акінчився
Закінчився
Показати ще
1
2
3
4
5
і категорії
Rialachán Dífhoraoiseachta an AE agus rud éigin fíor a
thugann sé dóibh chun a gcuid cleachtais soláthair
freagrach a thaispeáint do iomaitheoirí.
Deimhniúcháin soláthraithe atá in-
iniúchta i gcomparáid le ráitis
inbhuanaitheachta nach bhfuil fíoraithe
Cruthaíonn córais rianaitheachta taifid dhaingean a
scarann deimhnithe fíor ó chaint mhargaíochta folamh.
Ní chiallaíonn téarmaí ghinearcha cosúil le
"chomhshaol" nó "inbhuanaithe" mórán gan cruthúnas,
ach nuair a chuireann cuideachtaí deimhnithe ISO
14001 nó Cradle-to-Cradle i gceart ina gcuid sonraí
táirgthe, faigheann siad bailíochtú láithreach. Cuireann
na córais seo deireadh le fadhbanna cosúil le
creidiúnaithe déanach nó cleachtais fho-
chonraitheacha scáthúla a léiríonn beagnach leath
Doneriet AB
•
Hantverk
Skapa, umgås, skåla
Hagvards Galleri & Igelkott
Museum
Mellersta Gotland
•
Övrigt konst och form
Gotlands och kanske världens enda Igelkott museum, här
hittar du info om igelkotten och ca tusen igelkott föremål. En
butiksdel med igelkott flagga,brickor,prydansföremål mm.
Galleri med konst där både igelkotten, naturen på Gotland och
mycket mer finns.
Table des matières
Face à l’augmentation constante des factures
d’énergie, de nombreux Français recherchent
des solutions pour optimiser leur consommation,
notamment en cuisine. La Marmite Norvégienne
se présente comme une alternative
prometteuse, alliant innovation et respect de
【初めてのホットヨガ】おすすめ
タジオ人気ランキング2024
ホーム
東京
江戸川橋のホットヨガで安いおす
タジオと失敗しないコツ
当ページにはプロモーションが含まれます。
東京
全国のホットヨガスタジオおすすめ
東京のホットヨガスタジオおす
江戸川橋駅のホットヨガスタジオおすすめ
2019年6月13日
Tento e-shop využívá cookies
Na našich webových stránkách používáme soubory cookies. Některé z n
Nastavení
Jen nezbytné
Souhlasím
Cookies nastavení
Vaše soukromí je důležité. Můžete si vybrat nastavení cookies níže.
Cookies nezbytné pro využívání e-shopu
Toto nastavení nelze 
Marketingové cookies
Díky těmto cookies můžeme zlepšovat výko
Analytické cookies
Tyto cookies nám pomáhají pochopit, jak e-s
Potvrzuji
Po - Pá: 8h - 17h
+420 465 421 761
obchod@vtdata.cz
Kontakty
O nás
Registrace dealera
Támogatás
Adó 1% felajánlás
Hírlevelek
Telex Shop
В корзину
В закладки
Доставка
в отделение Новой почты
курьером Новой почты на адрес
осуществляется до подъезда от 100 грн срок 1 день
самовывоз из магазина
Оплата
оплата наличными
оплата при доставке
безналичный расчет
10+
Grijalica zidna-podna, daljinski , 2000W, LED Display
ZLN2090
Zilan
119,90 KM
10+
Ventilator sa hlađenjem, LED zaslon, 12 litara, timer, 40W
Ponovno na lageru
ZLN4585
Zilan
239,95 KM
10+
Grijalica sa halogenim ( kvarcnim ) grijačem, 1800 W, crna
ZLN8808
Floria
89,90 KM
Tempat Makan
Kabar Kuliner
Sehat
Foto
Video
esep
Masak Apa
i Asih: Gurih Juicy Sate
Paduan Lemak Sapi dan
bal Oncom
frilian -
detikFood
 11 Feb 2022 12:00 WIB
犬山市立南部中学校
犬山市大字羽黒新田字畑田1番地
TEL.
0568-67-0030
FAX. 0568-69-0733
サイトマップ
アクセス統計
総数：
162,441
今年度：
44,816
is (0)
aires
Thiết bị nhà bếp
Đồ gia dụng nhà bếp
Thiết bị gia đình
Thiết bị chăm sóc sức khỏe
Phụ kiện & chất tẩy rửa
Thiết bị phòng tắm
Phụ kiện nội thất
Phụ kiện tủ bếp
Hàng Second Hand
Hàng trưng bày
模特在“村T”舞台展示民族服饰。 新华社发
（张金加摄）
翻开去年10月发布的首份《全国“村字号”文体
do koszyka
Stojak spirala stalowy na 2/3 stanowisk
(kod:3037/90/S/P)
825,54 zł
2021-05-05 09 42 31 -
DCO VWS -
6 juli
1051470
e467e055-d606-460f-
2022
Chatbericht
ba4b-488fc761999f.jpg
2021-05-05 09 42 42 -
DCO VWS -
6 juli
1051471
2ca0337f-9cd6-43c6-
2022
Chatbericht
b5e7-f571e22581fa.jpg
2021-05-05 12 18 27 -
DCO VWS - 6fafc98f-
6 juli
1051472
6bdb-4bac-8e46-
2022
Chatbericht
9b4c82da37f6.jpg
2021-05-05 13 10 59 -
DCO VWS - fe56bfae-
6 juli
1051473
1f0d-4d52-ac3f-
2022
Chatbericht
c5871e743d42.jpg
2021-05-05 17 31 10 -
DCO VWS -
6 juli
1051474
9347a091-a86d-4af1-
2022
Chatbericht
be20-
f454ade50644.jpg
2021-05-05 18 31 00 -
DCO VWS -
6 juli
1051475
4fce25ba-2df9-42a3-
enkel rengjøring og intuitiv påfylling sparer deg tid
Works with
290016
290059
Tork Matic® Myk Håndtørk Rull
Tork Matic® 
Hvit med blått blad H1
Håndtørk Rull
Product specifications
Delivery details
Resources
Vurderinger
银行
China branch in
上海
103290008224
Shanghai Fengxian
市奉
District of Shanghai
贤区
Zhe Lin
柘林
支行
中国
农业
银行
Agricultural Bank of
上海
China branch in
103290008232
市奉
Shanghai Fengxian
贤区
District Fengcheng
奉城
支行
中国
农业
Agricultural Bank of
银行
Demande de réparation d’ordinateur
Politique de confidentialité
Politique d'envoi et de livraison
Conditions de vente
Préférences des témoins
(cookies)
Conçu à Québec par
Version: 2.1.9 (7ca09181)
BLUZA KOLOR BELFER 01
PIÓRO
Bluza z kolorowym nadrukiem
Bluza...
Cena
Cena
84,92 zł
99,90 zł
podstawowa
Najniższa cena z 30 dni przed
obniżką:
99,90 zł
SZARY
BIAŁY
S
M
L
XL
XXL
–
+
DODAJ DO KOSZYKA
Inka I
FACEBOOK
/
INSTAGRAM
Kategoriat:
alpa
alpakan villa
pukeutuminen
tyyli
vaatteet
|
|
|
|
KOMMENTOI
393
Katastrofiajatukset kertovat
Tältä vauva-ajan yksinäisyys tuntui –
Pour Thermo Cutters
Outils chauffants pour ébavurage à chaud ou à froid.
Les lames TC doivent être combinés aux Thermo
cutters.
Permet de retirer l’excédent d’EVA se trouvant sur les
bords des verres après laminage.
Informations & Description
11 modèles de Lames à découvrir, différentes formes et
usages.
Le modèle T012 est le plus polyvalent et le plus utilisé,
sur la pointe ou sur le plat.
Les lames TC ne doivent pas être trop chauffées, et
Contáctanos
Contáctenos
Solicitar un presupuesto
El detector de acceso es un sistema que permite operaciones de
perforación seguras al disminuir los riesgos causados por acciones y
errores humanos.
§ §
Report only the number of lines in the data above that contain "córais".

2